The DA has historically drawn strong support from commercial farmers seeking relief from regulatory overreach, policy uncertainty, and threats to property rights. Yet since the party assumed control of the agriculture portfolio following the formation of the Government of National Unity in 2024, Steenhuisen has presided over the entrenchment of black economic empowerment (BEE) requirements that increasingly condition economic participation on racial compliance.

Sakeliga, a business lobby group, says AgriBEE is the department’s officially adopted policy to make BEE compulsory in agriculture. According to Sakeliga: “While the policy of AgriBEE predates Minister Steenhuisen’s tenure, he has so far not only failed to take it under review, but he has also upheld his director-general’s renewal of regulations in accordance with the policy.”

Sakeliga said that in October 2024 it had “alerted Minister Steenhuisen that his [department] had renewed regulations that restrict quotas for reduced-duty agricultural imports and exports based on the race of farmers and business owners.”

This directly contradicts a series of historical DA policy positions. For example, in 2023, the party warned that enforcing BEE compliance on agricultural exports amounted to economic self-harm, threatening jobs, export revenue, and foreign currency earnings. That critique now sits uneasily alongside the persistence of the same mechanisms within a department it controls, and the absence of any visible reform effort.

In practice, empowerment is being shifted from an incentive-based framework into a system of enforcement. Sakeliga argues that once compliance becomes a prerequisite for regulatory survival, farmers are no longer competing primarily on productivity, quality, or efficiency, but on their ability to meet racial thresholds set by the state. The department is therefore not merely administering inherited policy but actively enforcing it through administrative discretion.

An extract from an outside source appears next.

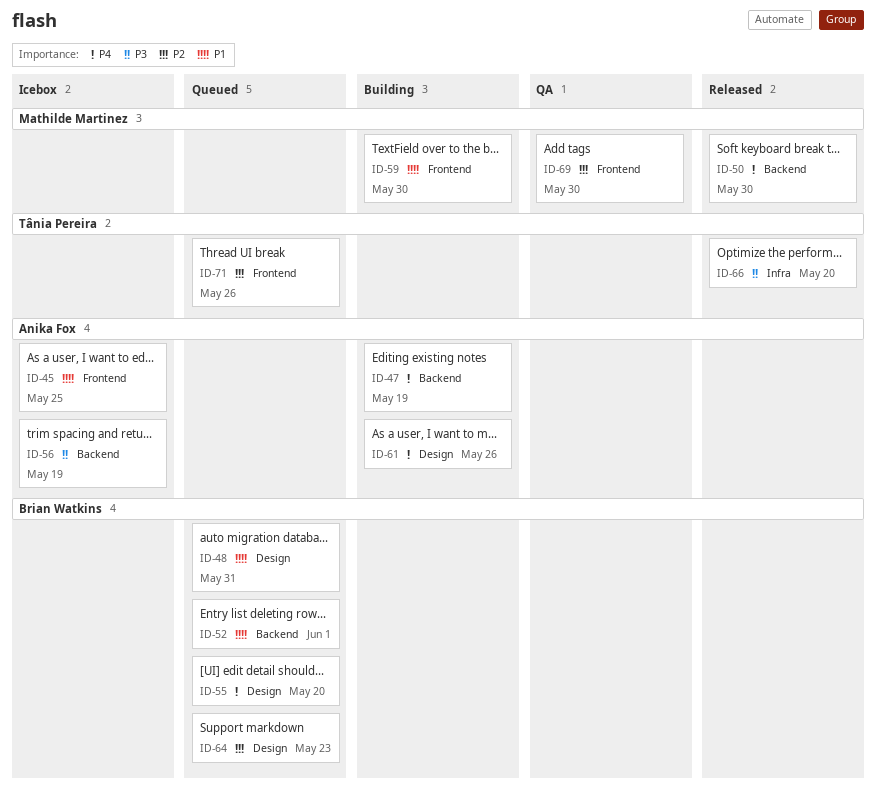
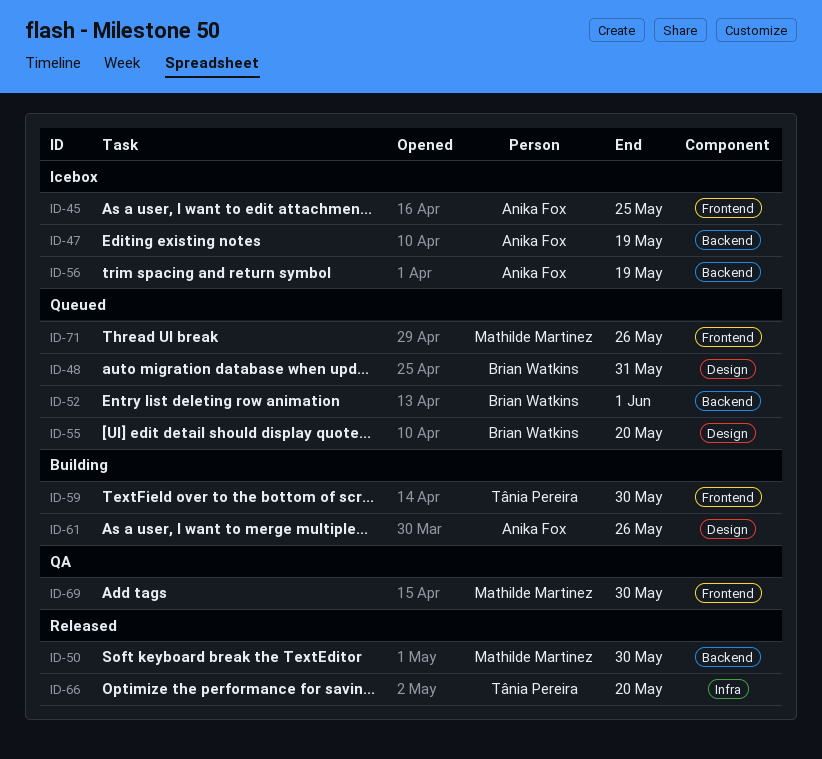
ID-47, status: Building -> Icebox
ID-59, owner: Mathilde Martinez -> Tânia Pereira
ID-64: present -> none
ID-71, owner: Tânia Pereira -> Mathilde Martinez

Export-oriented producers face particular exposure. Empowerment thresholds embedded in export protocols and industry schemes increasingly determine access to quotas, certification, and market participation. This introduces commercial risk unrelated to output or standards and raises the prospect of trade friction with partners such as the European Union and the United Kingdom, where non-discrimination principles underpin agricultural market access.

Statutory industry levies sharpen the contradiction further. According to Sakeliga: “Between October 2024 and January 2025, the minister promulgated at least three regulations to ring-fence millions of rands for ‘transformation’ as part of statutory crop levies. The levies are imposed on farmers, traders, packers, processors, exporters, and others in the value chains of three crops: soya beans, table grapes, and dried vine fruit.”

A crop levy is a statutory fee imposed on agricultural products, typically collected at the first point of sale or export, to fund industry-specific needs such as research, technology development, marketing, and transformation.

According to Sakeliga: “Contrary to denials by the department and industry role-players these past two years, there is indeed clear evidence that the Department of Agriculture is implementing its AgriBEE policy, which seeks to subject agricultural activity to BEE requirements.”

The BEE crisis is compounded by the contemporaneous mishandling of the FMD crisis. Read our report on the issue in today’s edition of The Common Sense.

As the DA transitions from opposition to governance, agriculture has emerged as an early fault line. If the party cannot reconcile its reformist and non-racial rhetoric with the lived reality of farmers facing compulsory racial compliance and heavy-handed crisis management, it risks forfeiting credibility among constituencies (which go far beyond just the farming community) that supported it precisely to resist the expansion of state control. How the DA resolves this tension will shape not only its relationship with agriculture, but its broader claim to be a reform-driven alternative in government.